The effect of XRN1 knockdown on RNA shortening.

a) Immunoblot for XRN1, eIF2α-P and eIF2α for cells transfected with a mock (siCTRL) or XRN1-targeting (siXRN1) siRNA. ACTB is used as control. b) Cumulative distribution plot of transcript length for XRN1 knockdown (siXRN1) and control (siCTRL) cells with and without arsenite treatment (unstressed). c) Same as (b) but only reads with ligated 5’ end adaptor are used. d) Box plots of differential transcript length in arsenite-treated versus unstressed cells for significantly and non-significantly shortened transcripts upon XRN1 knockdown and control. e-f) Cumulative distribution plot of transcript length for NOT8* D40A E42A and GFP-expressing cells (e) or DCP2* E148Q and GFP-expressing cells (f) with or without (unstressed) arsenite treatment.

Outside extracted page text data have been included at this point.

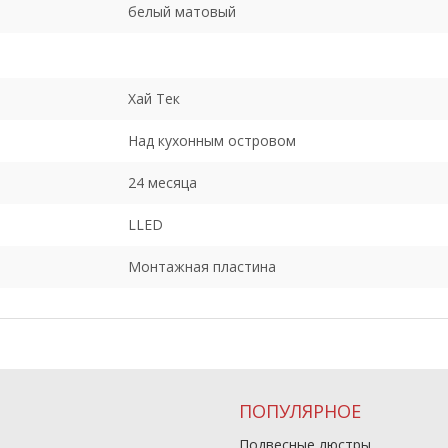
белый матовый
Хай Тек
Над кухонным островом
24 месяца
LLED
Монтажная пластина
ПОПУЛЯРНОЕ
Подвесные люстры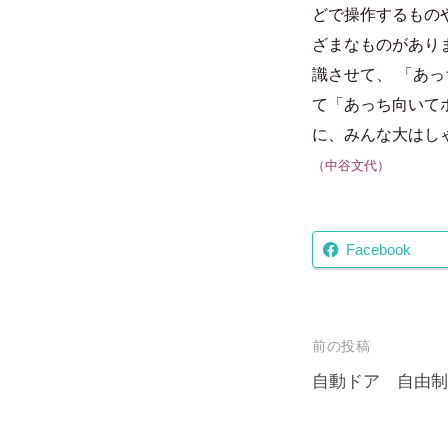
どで操作するもの
ざまなものがあり
識させて、
「あっ
て「あっち向いて
に、みんな大はし
（中谷文代）
Facebook
投
前の投稿
稿
自動ドア 自由制
ナ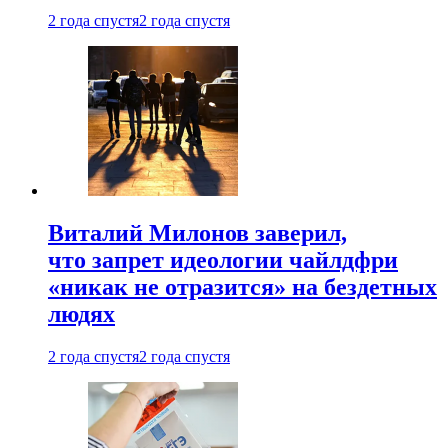
2 года спустя
2 года спустя
Виталий Милонов заверил,
что запрет идеологии чайлдфри
«никак не отразится» на бездетных
людях
2 года спустя
2 года спустя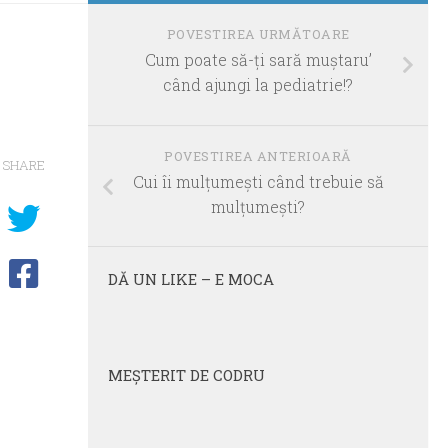
POVESTIREA URMĂTOARE
Cum poate să-ţi sară muştaru’
când ajungi la pediatrie!?
POVESTIREA ANTERIOARĂ
SHARE
Cui îi mulţumeşti când trebuie să
mulţumeşti?
DĂ UN LIKE – E MOCA
MEŞTERIT DE CODRU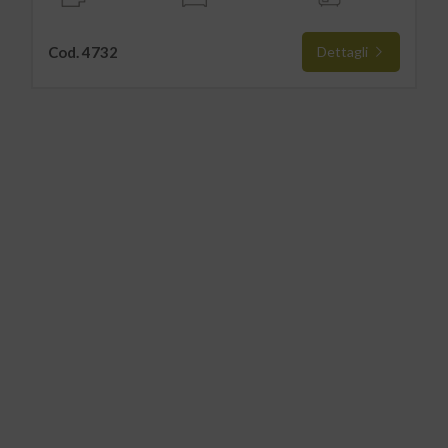
Cod. 4732
Dettagli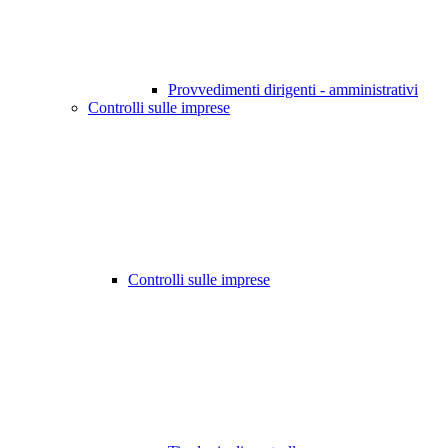
Provvedimenti dirigenti - amministrativi
Controlli sulle imprese
Controlli sulle imprese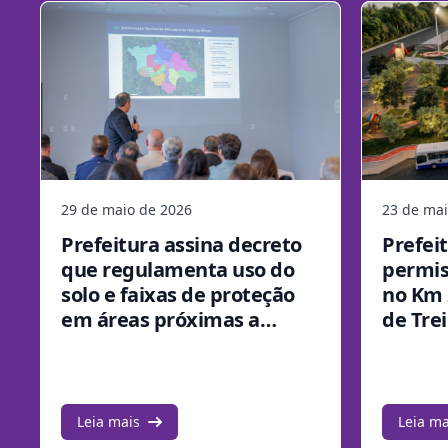
29 de maio de 2026
23 de mai
Prefeitura assina decreto
Prefei
que regulamenta uso do
permis
solo e faixas de proteção
no Km 
em áreas próximas a
de Tre
cursos d'água
Inter-
Leia mais
Leia ma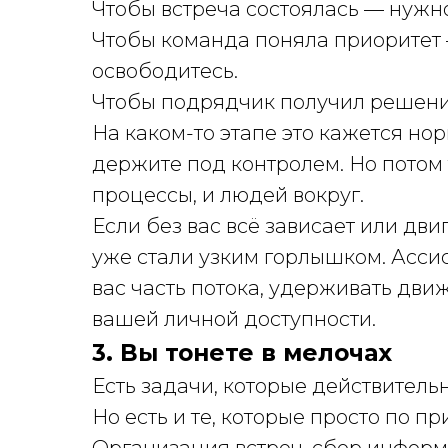
Чтобы встреча состоялась — нужн
Чтобы команда поняла приоритет 
освободитесь.
Чтобы подрядчик получил решени
На каком-то этапе это кажется нор
держите под контролем. Но потом 
процессы, и людей вокруг.
Если без вас всё зависает или дви
уже стали узким горлышком. Ассист
вас часть потока, удерживать дви
вашей личной доступности.
3. Вы тонете в мелочах
Есть задачи, которые действитель
Но есть и те, которые просто по п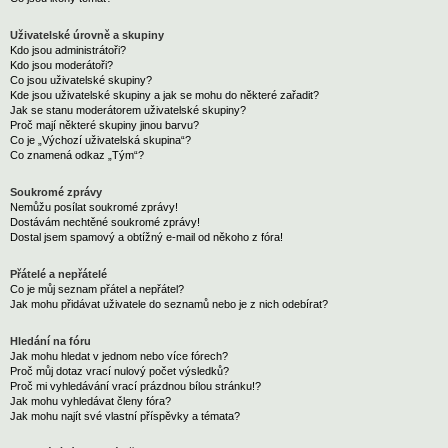
Uživatelské úrovně a skupiny
Kdo jsou administrátoři?
Kdo jsou moderátoři?
Co jsou uživatelské skupiny?
Kde jsou uživatelské skupiny a jak se mohu do některé zařadit?
Jak se stanu moderátorem uživatelské skupiny?
Proč mají některé skupiny jinou barvu?
Co je „Výchozí uživatelská skupina“?
Co znamená odkaz „Tým“?
Soukromé zprávy
Nemůžu posílat soukromé zprávy!
Dostávám nechtěné soukromé zprávy!
Dostal jsem spamový a obtížný e-mail od někoho z fóra!
Přátelé a nepřátelé
Co je můj seznam přátel a nepřátel?
Jak mohu přidávat uživatele do seznamů nebo je z nich odebírat?
Hledání na fóru
Jak mohu hledat v jednom nebo více fórech?
Proč můj dotaz vrací nulový počet výsledků?
Proč mi vyhledávání vrací prázdnou bílou stránku!?
Jak mohu vyhledávat členy fóra?
Jak mohu najít své vlastní příspěvky a témata?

Association of poly(A) tail length and cis-regulatory elements with RNA shortening.

a) Nucleotide composition around the 5′ end of reads in arsenite-treated and unstressed cells. All reads were used, irrespective of adaptor ligation status. b-d) Scatter plot of annotated transcript length (b), annotated coding sequence (CDS) length (c) and GC content (d) against transcript differential length in arsenite-treated and unstressed cells. The box plots on the right side summarize the y-axis variable for significant and non-significantly shortened transcripts. The Pearson’s correlation coefficient and the Mann-Whitney-U test p-value are shown.

Translation and RNA shortening.

a, b) Immunoblot for eIF2α and eIF2α-P upon increasing concentration of arsenite (a) and cell treatment with 200 nM of ISRIB at different arsenite concentrations (b). c) SGs visualized by immunofluorescence of HeLa cells treated with indicated concentration of arsenite in the presence or absence of 200 nM ISRIB. A secondary goat anti-rabbit IgG H&L (Alexa Fluor 594) against G3BP1 (SG marker) and DAPI were used for visualization. d) Ribosome sedimentation curve following cell treatment with ISRIB (200 nM) for arsenite-treated and unstressed cells. e) Cumulative density plot of transcript length for arsenite-treated cells in the presence or absence of ISRIB. f) Same as (e) for significantly shortened transcripts only. g) Box plots of differential transcript length for comparisons indicated on the x-axis. h-i) Same as (e) and (f) for cycloheximide CHX instead of ISRIB.

Inhibition of stress-granule formation in cells devoid of G3BP1/2 rescues RNA decay

a) Scatter plot of average gene length for arsenite-treated and unstressed cells stratified by gene SG localization. **** indicates p-value < 10−172. b-c) Cumulative distribution and box plots of average gene length difference in arsenite-treated and unstressed cells stratified by gene SG localization. d) Box plot of GC content percentage for SG enriched and depleted gene transcripts. e) Scatter plot of average transcript length for arsenite-treated and unstressed U-2 OS and ΔΔG3BP1/2 U-2 OS cells. Only transcripts with at least 5 aligned reads are used. Red dotted indicates the y=x line. f) Cumulative distribution plot of average transcript length in arsenite-treated and unstressed U-2 OS and ΔΔG3BP1/2 U-2 OS cells. g) Scatter plot and box plot of differential transcript expression and shortening in arsenite-treated and unstressed ΔΔG3BP1/2 and WT U-2 OS cells.